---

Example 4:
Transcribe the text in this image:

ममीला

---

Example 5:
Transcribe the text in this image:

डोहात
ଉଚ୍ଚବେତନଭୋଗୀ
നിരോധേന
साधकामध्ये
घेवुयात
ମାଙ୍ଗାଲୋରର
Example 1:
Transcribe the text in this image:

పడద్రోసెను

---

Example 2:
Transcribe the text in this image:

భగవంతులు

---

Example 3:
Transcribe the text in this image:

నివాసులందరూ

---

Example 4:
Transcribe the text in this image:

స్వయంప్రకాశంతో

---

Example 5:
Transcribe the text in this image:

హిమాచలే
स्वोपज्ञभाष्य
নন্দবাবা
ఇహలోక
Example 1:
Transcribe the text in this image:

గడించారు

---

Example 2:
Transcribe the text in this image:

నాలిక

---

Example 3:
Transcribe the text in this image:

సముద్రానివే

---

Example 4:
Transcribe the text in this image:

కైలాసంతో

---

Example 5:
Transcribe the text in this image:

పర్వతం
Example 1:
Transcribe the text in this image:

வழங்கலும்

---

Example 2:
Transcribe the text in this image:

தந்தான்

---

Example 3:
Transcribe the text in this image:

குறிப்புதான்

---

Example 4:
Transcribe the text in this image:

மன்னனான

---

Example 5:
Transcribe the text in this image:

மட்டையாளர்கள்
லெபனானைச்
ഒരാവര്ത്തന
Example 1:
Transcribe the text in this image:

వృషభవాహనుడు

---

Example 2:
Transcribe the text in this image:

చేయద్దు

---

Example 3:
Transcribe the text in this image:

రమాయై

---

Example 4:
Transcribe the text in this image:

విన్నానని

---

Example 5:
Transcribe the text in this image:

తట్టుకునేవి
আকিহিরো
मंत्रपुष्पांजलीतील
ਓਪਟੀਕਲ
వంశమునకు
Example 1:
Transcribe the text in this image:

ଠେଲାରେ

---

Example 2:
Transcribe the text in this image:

+===+

Task requirements:
Reproduce all the records, exactly and in full.

Answer to the exercise:
---

Example 4:
Transcribe the text in this image:

ममीला

---

Example 5:
Transcribe the text in this image:

डोहात
ଉଚ୍ଚବେତନଭୋଗୀ
നിരോധേന
साधकामध्ये
घेवुयात
ମାଙ୍ଗାଲୋରର
Example 1:
Transcribe the text in this image:

పడద్రోసెను

---

Example 2:
Transcribe the text in this image:

భగవంతులు

---

Example 3:
Transcribe the text in this image:

నివాసులందరూ

---

Example 4:
Transcribe the text in this image:

స్వయంప్రకాశంతో

---

Example 5:
Transcribe the text in this image:

హిమాచలే
स्वोपज्ञभाष्य
নন্দবাবা
ఇహలోక
Example 1:
Transcribe the text in this image:

గడించారు

---

Example 2:
Transcribe the text in this image:

నాలిక

---

Example 3:
Transcribe the text in this image:

సముద్రానివే

---

Example 4:
Transcribe the text in this image:

కైలాసంతో

---

Example 5:
Transcribe the text in this image:

పర్వతం
Example 1:
Transcribe the text in this image:

வழங்கலும்

---

Example 2:
Transcribe the text in this image:

தந்தான்

---

Example 3:
Transcribe the text in this image:

குறிப்புதான்

---

Example 4:
Transcribe the text in this image:

மன்னனான

---

Example 5:
Transcribe the text in this image:

மட்டையாளர்கள்
லெபனானைச்
ഒരാവര്ത്തന
Example 1:
Transcribe the text in this image:

వృషభవాహనుడు

---

Example 2:
Transcribe the text in this image:

చేయద్దు

---

Example 3:
Transcribe the text in this image:

రమాయై

---

Example 4:
Transcribe the text in this image:

విన్నానని

---

Example 5:
Transcribe the text in this image:

తట్టుకునేవి
আকিহিরো
मंत्रपुष्पांजलीतील
ਓਪਟੀਕਲ
వంశమునకు
Example 1:
Transcribe the text in this image:

ଠେଲାରେ

---

Example 2:
Transcribe the text in this image:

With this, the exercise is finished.